The task:
Set out every line of the items below as a numbered list, leaving out any blank lines.

Supplied information:
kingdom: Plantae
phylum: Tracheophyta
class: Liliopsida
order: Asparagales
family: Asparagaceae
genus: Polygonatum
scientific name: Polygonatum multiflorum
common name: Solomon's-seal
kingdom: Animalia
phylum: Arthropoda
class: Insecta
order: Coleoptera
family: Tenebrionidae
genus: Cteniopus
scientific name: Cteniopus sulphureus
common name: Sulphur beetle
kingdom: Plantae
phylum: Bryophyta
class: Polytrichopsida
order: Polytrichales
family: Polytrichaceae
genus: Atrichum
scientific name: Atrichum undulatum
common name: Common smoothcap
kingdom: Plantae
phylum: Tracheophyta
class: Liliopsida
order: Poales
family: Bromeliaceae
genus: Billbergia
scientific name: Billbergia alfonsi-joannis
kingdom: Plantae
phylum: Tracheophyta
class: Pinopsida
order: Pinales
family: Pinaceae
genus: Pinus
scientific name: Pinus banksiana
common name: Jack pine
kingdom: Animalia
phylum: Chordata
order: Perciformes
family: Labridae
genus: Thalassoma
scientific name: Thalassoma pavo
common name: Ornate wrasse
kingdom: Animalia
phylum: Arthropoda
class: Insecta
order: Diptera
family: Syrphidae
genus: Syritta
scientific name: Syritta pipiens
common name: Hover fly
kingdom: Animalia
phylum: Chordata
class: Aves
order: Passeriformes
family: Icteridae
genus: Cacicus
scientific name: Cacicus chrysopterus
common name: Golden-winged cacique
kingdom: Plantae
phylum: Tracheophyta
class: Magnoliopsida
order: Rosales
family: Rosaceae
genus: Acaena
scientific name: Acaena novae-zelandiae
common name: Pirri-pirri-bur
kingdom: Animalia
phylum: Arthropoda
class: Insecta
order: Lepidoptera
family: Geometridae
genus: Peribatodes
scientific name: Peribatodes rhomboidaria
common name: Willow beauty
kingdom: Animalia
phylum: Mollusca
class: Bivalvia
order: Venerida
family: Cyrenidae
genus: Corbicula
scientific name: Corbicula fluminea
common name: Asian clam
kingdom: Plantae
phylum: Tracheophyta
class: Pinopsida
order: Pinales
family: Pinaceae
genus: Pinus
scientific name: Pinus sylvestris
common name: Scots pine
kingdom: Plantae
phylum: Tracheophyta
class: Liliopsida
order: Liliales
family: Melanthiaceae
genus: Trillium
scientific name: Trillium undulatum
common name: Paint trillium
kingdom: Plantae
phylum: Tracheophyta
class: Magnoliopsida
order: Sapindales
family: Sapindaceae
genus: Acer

Solution to this problem:
1. kingdom: Plantae
2. phylum: Tracheophyta
3. class: Liliopsida
4. order: Asparagales
5. family: Asparagaceae
6. genus: Polygonatum
7. scientific name: Polygonatum multiflorum
8. common name: Solomon's-seal
9. kingdom: Animalia
10. phylum: Arthropoda
11. class: Insecta
12. order: Coleoptera
13. family: Tenebrionidae
14. genus: Cteniopus
15. scientific name: Cteniopus sulphureus
16. common name: Sulphur beetle
17. kingdom: Plantae
18. phylum: Bryophyta
19. class: Polytrichopsida
20. order: Polytrichales
21. family: Polytrichaceae
22. genus: Atrichum
23. scientific name: Atrichum undulatum
24. common name: Common smoothcap
25. kingdom: Plantae
26. phylum: Tracheophyta
27. class: Liliopsida
28. order: Poales
29. family: Bromeliaceae
30. genus: Billbergia
31. scientific name: Billbergia alfonsi-joannis
32. kingdom: Plantae
33. phylum: Tracheophyta
34. class: Pinopsida
35. order: Pinales
36. family: Pinaceae
37. genus: Pinus
38. scientific name: Pinus banksiana
39. common name: Jack pine
40. kingdom: Animalia
41. phylum: Chordata
42. order: Perciformes
43. family: Labridae
44. genus: Thalassoma
45. scientific name: Thalassoma pavo
46. common name: Ornate wrasse
47. kingdom: Animalia
48. phylum: Arthropoda
49. class: Insecta
50. order: Diptera
51. family: Syrphidae
52. genus: Syritta
53. scientific name: Syritta pipiens
54. common name: Hover fly
55. kingdom: Animalia
56. phylum: Chordata
57. class: Aves
58. order: Passeriformes
59. family: Icteridae
60. genus: Cacicus
61. scientific name: Cacicus chrysopterus
62. common name: Golden-winged cacique
63. kingdom: Plantae
64. phylum: Tracheophyta
65. class: Magnoliopsida
66. order: Rosales
67. family: Rosaceae
68. genus: Acaena
69. scientific name: Acaena novae-zelandiae
70. common name: Pirri-pirri-bur
71. kingdom: Animalia
72. phylum: Arthropoda
73. class: Insecta
74. order: Lepidoptera
75. family: Geometridae
76. genus: Peribatodes
77. scientific name: Peribatodes rhomboidaria
78. common name: Willow beauty
79. kingdom: Animalia
80. phylum: Mollusca
81. class: Bivalvia
82. order: Venerida
83. family: Cyrenidae
84. genus: Corbicula
85. scientific name: Corbicula fluminea
86. common name: Asian clam
87. kingdom: Plantae
88. phylum: Tracheophyta
89. class: Pinopsida
90. order: Pinales
91. family: Pinaceae
92. genus: Pinus
93. scientific name: Pinus sylvestris
94. common name: Scots pine
95. kingdom: Plantae
96. phylum: Tracheophyta
97. class: Liliopsida
98. order: Liliales
99. family: Melanthiaceae
100. genus: Trillium
101. scientific name: Trillium undulatum
102. common name: Paint trillium
103. kingdom: Plantae
104. phylum: Tracheophyta
105. class: Magnoliopsida
106. order: Sapindales
107. family: Sapindaceae
108. genus: Acer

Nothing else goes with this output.